Car malgré l’importance des chiffres – l’agriculture fournit 70% des besoins de l’agroalimentaire, premier secteur industriel de France avec 160,5 milliards de chiffre d’affaires en 2013 – le monde agricole est en crise permanente. L’effondrement du cours a plombé en 2014 de 40% les revenus des céréaliers, jusqu’alors considérés comme les “nantis” du secteur.

Avec 11.500 euros par an, ils se classent désormais en queue de peloton, derrière les arboriculteurs (13.400 euros) et les éleveurs bovins (14.500 euros). L’embargo russe décrété contre les produits européens a contribué à la crise. Et la fin du système des quotas européens, programmée au 31 mars par Bruxelles, en fait craindre une autre pour les éleveurs laitiers.

“Ce n’est pas une ambiance festive cette année” avec des “marchés mondiaux très dégradés”, l'”embargo russe”, les “charges” et “un niveau de réglementations et normes qui n’a jamais été aussi excessif”, énumère pour l’AFP Xavier Beulin, président du puissant syndicat agricole FNSEA.

Tous savent que l’agriculture folklorique a fait long feu, même si la France a su, contrairement à ses voisins du nord de l’Europe, préserver un modèle familial.
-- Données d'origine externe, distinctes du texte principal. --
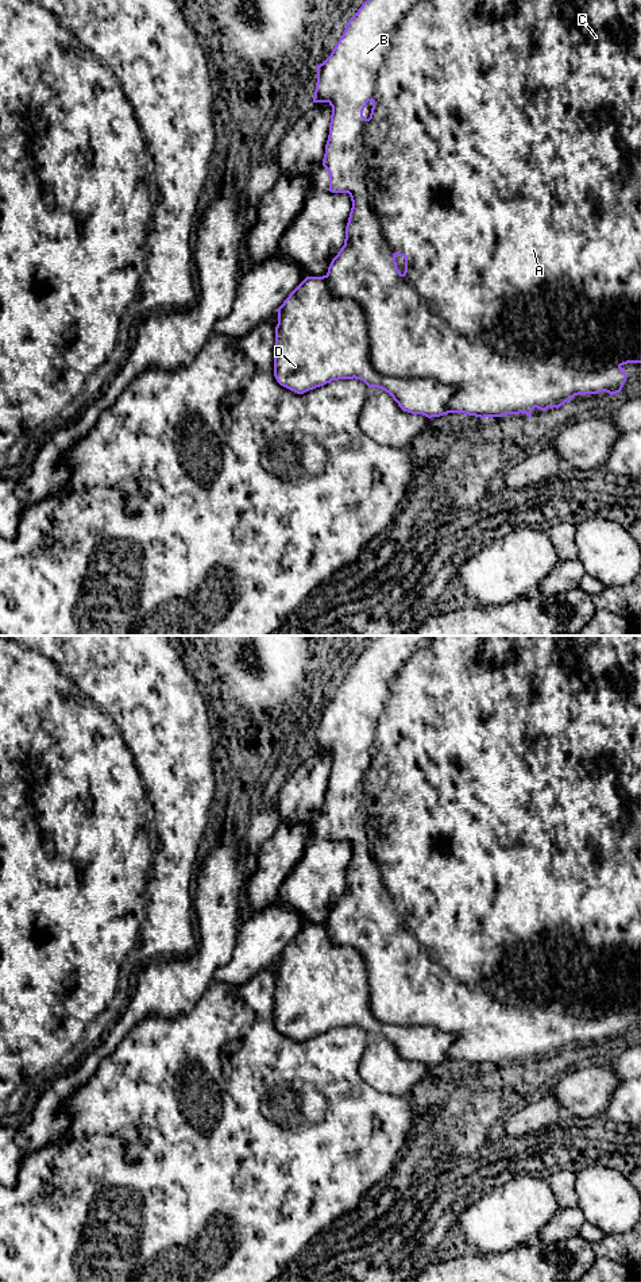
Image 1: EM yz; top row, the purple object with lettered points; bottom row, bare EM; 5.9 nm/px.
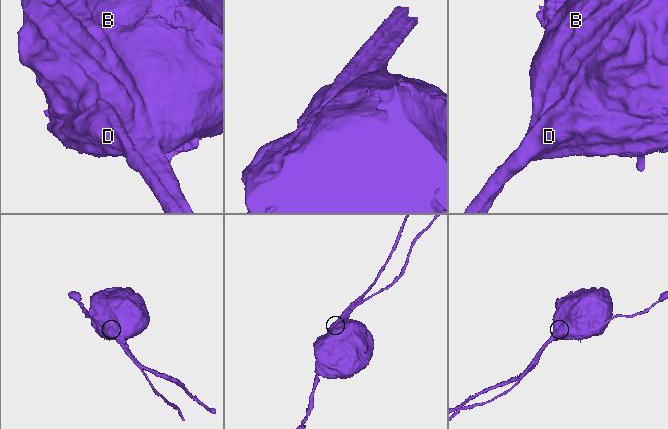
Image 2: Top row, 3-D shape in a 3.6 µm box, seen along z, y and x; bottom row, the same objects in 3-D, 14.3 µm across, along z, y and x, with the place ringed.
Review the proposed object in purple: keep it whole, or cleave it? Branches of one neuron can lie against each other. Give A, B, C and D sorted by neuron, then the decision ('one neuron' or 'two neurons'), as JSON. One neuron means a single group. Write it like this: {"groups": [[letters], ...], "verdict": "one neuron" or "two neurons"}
{"groups": [["A", "B", "C"], ["D"]], "verdict": "two neurons"}

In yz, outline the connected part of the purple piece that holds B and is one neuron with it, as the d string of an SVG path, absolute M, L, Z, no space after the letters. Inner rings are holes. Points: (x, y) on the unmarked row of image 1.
M378 636L378 638L377 638L377 640L374 640L374 641L372 641L372 642L371 642L371 644L370 644L370 645L368 645L368 646L367 646L367 648L366 648L366 649L364 649L364 650L363 650L363 652L362 652L362 654L360 654L360 656L359 656L359 657L358 657L358 660L356 660L356 661L355 661L355 663L354 663L354 664L352 664L352 665L351 665L351 667L350 667L350 668L348 668L348 671L347 671L347 673L345 673L345 677L344 677L344 680L343 680L343 683L341 683L341 686L340 686L340 687L339 687L339 690L337 690L337 691L336 691L336 694L335 694L335 696L333 696L333 698L332 698L332 700L331 700L331 703L329 703L329 704L328 704L328 706L327 706L327 707L325 707L325 708L324 708L324 710L323 710L323 711L320 711L320 713L317 713L317 714L316 714L316 717L317 717L317 731L316 731L316 738L314 738L314 745L313 745L313 750L328 750L328 752L329 752L329 753L331 753L331 754L332 754L332 762L331 762L331 771L329 771L329 783L328 783L328 788L327 788L327 792L325 792L325 802L324 802L324 807L323 807L323 814L324 814L324 815L325 815L325 816L327 816L327 818L328 818L328 820L329 820L329 837L328 837L328 838L329 838L329 839L332 839L332 841L348 841L348 842L350 842L350 845L351 845L351 849L352 849L352 856L351 856L351 860L350 860L350 865L348 865L348 870L347 870L347 874L345 874L345 887L344 887L344 893L343 893L343 895L341 895L341 896L340 896L340 899L339 899L339 900L337 900L337 903L336 903L336 904L335 904L335 905L333 905L333 907L332 907L332 910L331 910L331 912L329 912L329 915L328 915L328 920L327 920L327 923L325 923L325 926L327 926L327 931L328 931L328 935L329 935L329 939L331 939L331 941L332 941L332 942L333 942L333 943L335 943L335 945L341 945L341 946L351 946L351 947L354 947L354 949L356 949L356 950L358 950L358 951L359 951L359 954L360 954L360 955L362 955L362 958L363 958L363 959L364 959L364 965L366 965L366 970L367 970L367 981L368 981L368 986L370 986L370 1005L371 1005L371 1012L372 1012L372 1015L374 1015L374 1016L375 1016L375 1018L377 1018L377 1019L378 1019L378 1020L379 1020L379 1022L382 1022L382 1023L389 1023L389 1024L395 1024L395 1026L432 1026L432 1027L436 1027L436 1028L437 1028L437 1030L440 1030L440 1031L443 1031L443 1032L447 1032L447 1034L451 1034L451 1035L455 1035L455 1036L456 1036L456 1040L455 1040L455 1042L453 1042L453 1044L452 1044L452 1047L451 1047L451 1049L449 1049L449 1051L448 1051L448 1061L464 1061L464 1062L468 1062L468 1063L475 1063L475 1065L480 1065L480 1066L484 1066L484 1065L502 1065L502 1063L507 1063L507 1062L520 1062L520 1061L525 1061L525 1062L526 1062L526 1063L528 1063L528 1065L530 1065L530 1066L532 1066L532 1058L533 1058L533 1057L534 1057L534 1055L537 1055L537 1057L540 1057L540 1058L542 1058L542 1059L547 1059L547 1057L548 1057L548 1055L556 1055L556 1057L559 1057L559 1055L560 1055L560 1054L561 1054L561 1053L564 1053L564 1051L565 1051L565 1050L568 1050L568 1049L571 1049L571 1047L572 1047L572 1046L574 1046L574 1044L575 1044L575 1043L579 1043L579 1042L582 1042L582 1043L584 1043L584 1042L598 1042L598 1040L601 1040L601 1039L606 1039L606 1040L609 1040L609 1042L610 1042L610 1043L613 1043L613 1042L617 1042L617 1040L621 1040L621 1038L622 1038L622 1035L623 1035L623 1032L625 1032L625 1030L626 1030L626 1022L625 1022L625 1019L623 1019L623 1018L622 1018L622 1013L623 1013L623 1012L628 1012L628 1011L641 1011L641 636ZM397 904L403 904L403 905L405 905L405 919L403 919L403 920L402 920L402 922L401 922L401 920L399 920L399 918L398 918L398 915L397 915L397 910L395 910L395 905L397 905Z

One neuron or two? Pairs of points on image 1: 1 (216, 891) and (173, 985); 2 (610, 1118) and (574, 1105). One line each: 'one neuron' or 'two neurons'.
1: one neuron
2: two neurons

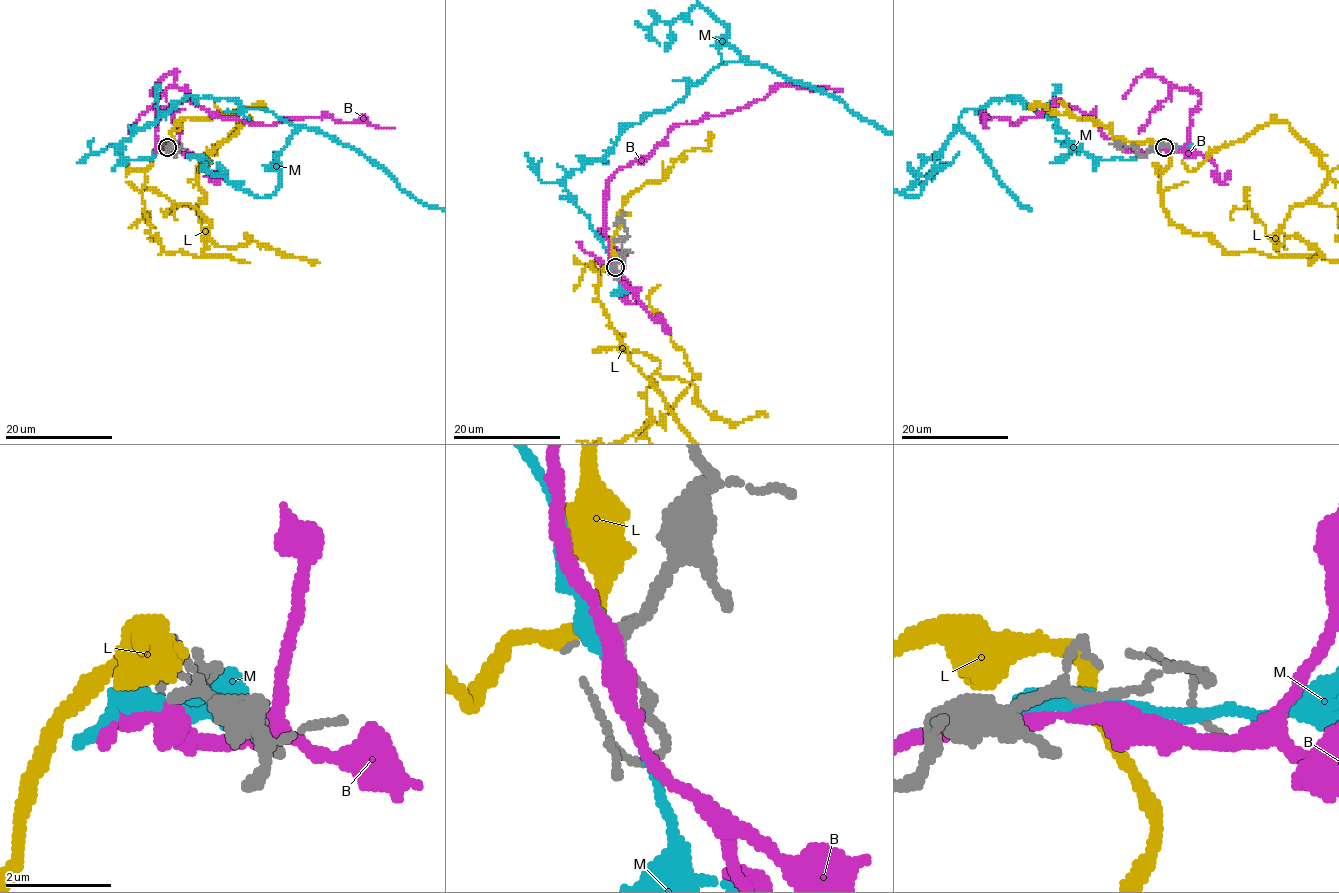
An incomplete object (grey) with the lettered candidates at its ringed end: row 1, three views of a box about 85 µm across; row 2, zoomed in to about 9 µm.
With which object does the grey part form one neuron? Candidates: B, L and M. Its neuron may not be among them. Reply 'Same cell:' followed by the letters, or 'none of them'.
Same cell: none of them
Et même si les grandes enseignes présentes sur le Salon se battent à coup de produits “de nos régions” et survendent le “terroir”.

Signe des temps, le Salon ouvre ses portes cette année à l’enseigne Lidl, ex-championne du hard-discount et qui s’affiche en pleine révolution culturelle du Made in France.

Au Salon, son stand sera d’ailleurs organisé “comme une place de village”, annonce le directeur des achats Michel Biero. Un village de dimension planétaire.